Can You Use Any Charger With Any Cell Phone, Laptop, Camera, or Tablet?
Every mobile phone, laptop, and tablet appear to come with their own charger. If you’re like me, you’ve probably compiled quite a few chargers through the years. So the question becomes: is it safe to use a charger with your phone, laptop, camera, or tablet computer that is not the original manufacturer’s charger which came with the device?
Kinds of Chargers
In this article, we will focus on three types of chargers: notebook chargers, micro USB chargers (these are used with telephones, tablets, and cameras), and Apple Lightning Connectors. While some devices have chargers with a slightly different head or charging cable, these are the most common.
Laptop chargers are fairly unique to the device they come with. However, there can be some generic chargers that boast the ability to be interchanged between notebooks. This always requires changing of this charger”head” and may not be the optimal charging amperage or voltage for your device.
Micro USBs are theoretically designed to be interchangeable, and are standard in many smartphones, Android devices, and tablets. Micro USB chargers typically have the same voltage, but may draw various amps. I’ll explain this further later and how to know whether the charger is safe to use (depending on its recorded amps and voltage).
Apple Lightning Connectors are standard on all new Apple devices, including iPads and iPods. For older devices using a 30-pin charge interface, a connector can be used to control the Lightning Connector.
For a charger to be used on a different device, it’s essential that the plug of the charger (the”head”) fit securely into the charging port of the unit.

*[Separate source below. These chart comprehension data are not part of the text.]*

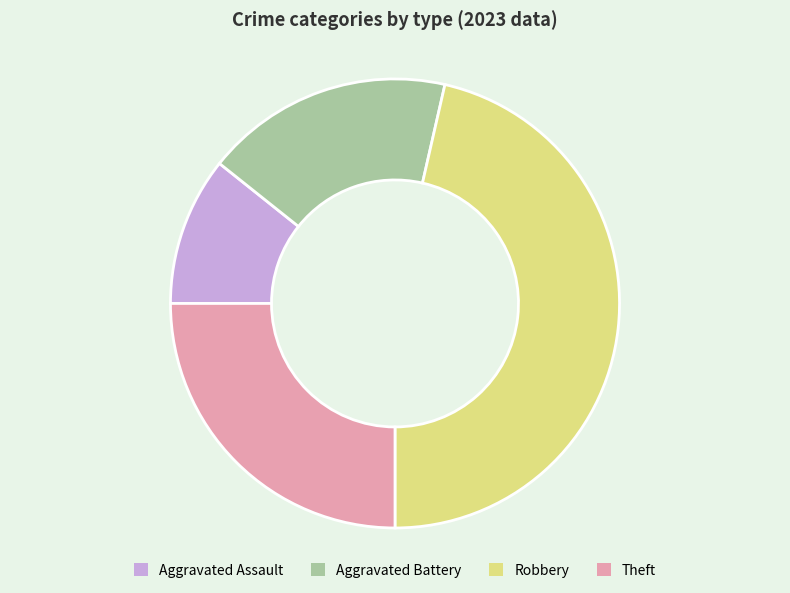

How many slices are in this pie chart?

4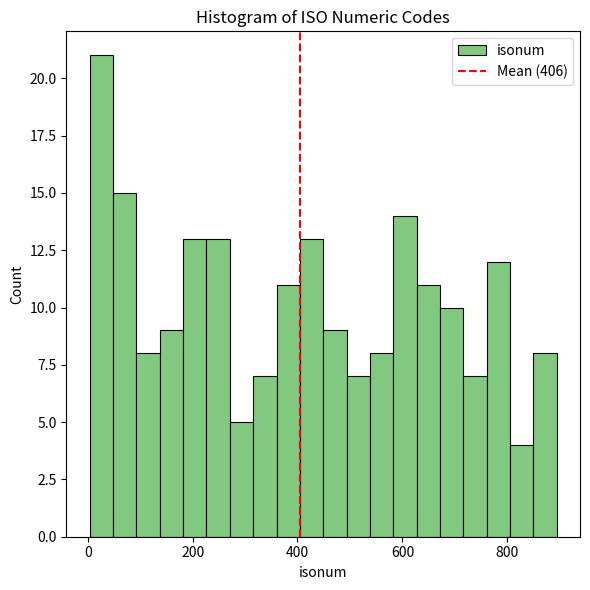

Around what value on the x-axis is the tallest bar? Give the approximate position of its centre, as read against the axis.

20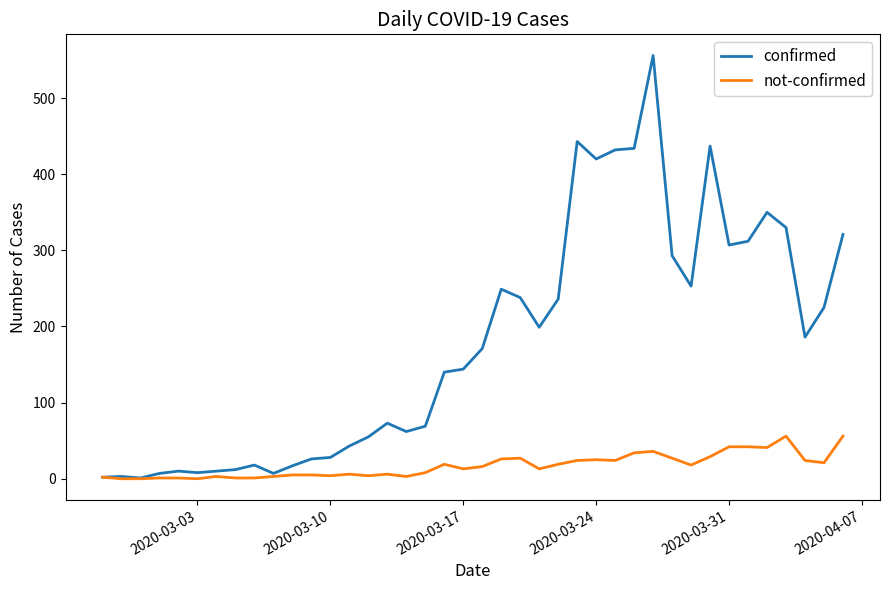

Rank the series by their average value, from lowest to highest.

not-confirmed, confirmed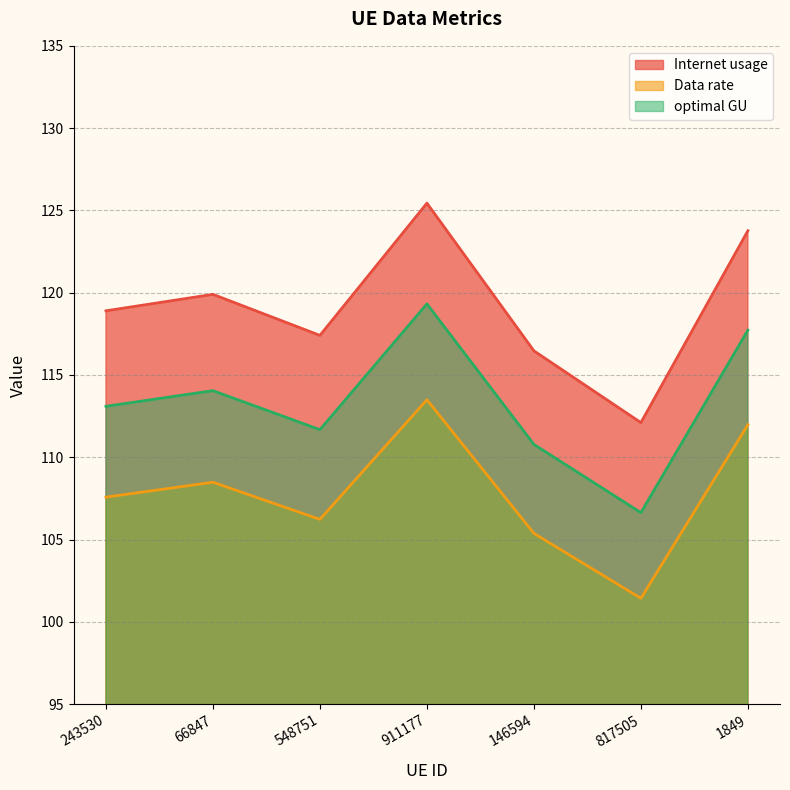

Which series has the largest range (max minus min)?

Internet usage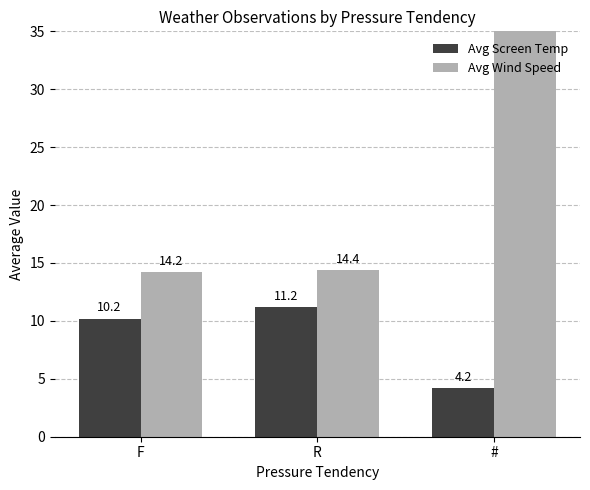

Is it true that Avg Wind Speed equals 14.4 at R?

True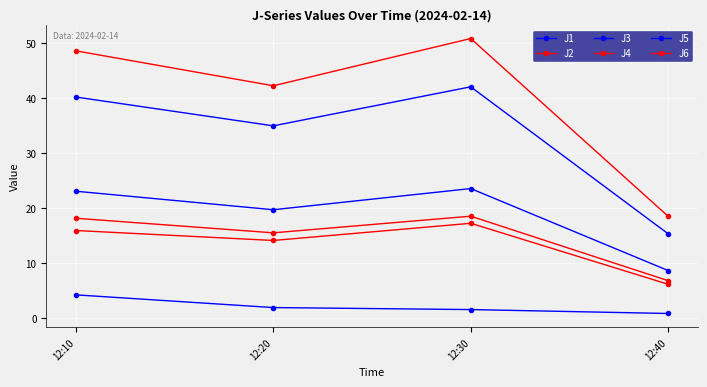

What is the sum of the J6 values at 12:30 and 12:20?

34.0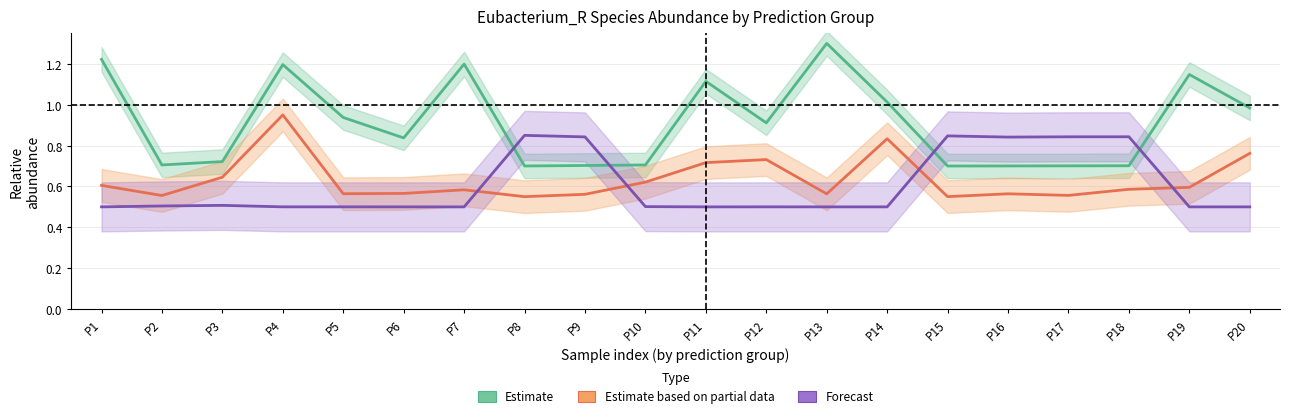

Reading left to right, what are all the values shown in this chart?

Estimate: 1.2	0.7	0.7	1.2	0.9	0.8	1.2	0.7	0.7	0.7	1.1	0.9	1.3	1.0	0.7	0.7	0.7	0.7	1.1	1.0
Estimate based on partial data: 0.6	0.6	0.6	1.0	0.6	0.6	0.6	0.6	0.6	0.6	0.7	0.7	0.6	0.8	0.6	0.6	0.6	0.6	0.6	0.8
Forecast: 0.5	0.5	0.5	0.5	0.5	0.5	0.5	0.8	0.8	0.5	0.5	0.5	0.5	0.5	0.8	0.8	0.8	0.8	0.5	0.5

Micro USBs are the same across the board so far as charging heads, while laptop chargers are usually specific to both make and model. However, the plug fitting securely is only one part of this equation.
How Voltage and Amperage Matter
Determined by the power brick of the charger you’ll find a label with the charger’s voltage (V) and amperage (A). For other types of chargers, like a smartphone charger, this information is usually located at the bottom of the charger, in which it would meet up with the wall. For the device you are attempting to control, the voltage and amperage required will be found on the battery that came with the device or on the company’s website.
Voltage is how much power the charger will draw in the apparatus, or just how much is being”pushed” to the device by the charger. A phone will usually pull up to approximately 5V, though a notebook can pull up to 25V. A charger must equal the voltage needed by the device. This is important: drawing too high of a voltage could short out the device and possibly even start a fire, while too low a voltage will fail to charge the battery.
Amperage is how quickly power is”pulled” into the apparatus, or how much electricity is used by the device. The quantity of volts will never change, but the amount of amps that the device pulls may change based on how hard the unit is working. The number that you find on the battery that came with your device are the maximum amount of amps that can be pulled by the device. The number found on the charger is how many amps can be pulled at once. To be able to swap chargers, the amp number on the charger must equal or exceed the amp number listed on the device’s battery. If a device is paired with a charger that cannot support the amp requirement, it can burn out the power supply and kill the device.
So for those who have a modern USB device (smart phone, tabletcomputer, or camera) you can plug into a high-amperage USB port and enjoy faster charging (so long as the voltage is equivalent ). *Site Note: if you have an older device, it may not work with USB interfaces that use the new Battery Charging Specification.
If The Micro USB Charger’s Voltage Isn’t 5v…
Some devices might have their voltage recorded using a plus/minus on it like that: 5v +- 5%. If this is true, you can use a charger rated at 4.75 to 5.25v because that score is telling you is that the device can take 5v minus 5 percent of 5v = 4.75 volts OR 5v and 5% of 5v = 5.25 volts.
An interesting thing to note is all chargers provide a higher voltage than the batteries they charge. That’s pretty much how they operate. There has to be a voltage differential to generate the necessary current flow in the proper way to charge the battery. If you look at your car, it has a 12V battery, but average alternators provide 13.8 to 14.4V charging voltage to the battery.
The issue with knockoffs, particularly cheap knockoffs, is that they frequently don’t support the power requirements of the device, or aren’t built to maintain a steady flow safely. This can result in damage to the device but can also pose a safety/fire hazard. Overall, it’s better to stay with the charger designed for the device you’re using.
Now You Understand How to Safely & Effectively Swap Chargers
I hope this article was able to assist you. Now you know how to safely and effectively use a charger that did not include your smart phone, laptop, camera, tablet, or other device. Make certain you follow exactly what we said and you should be good to go!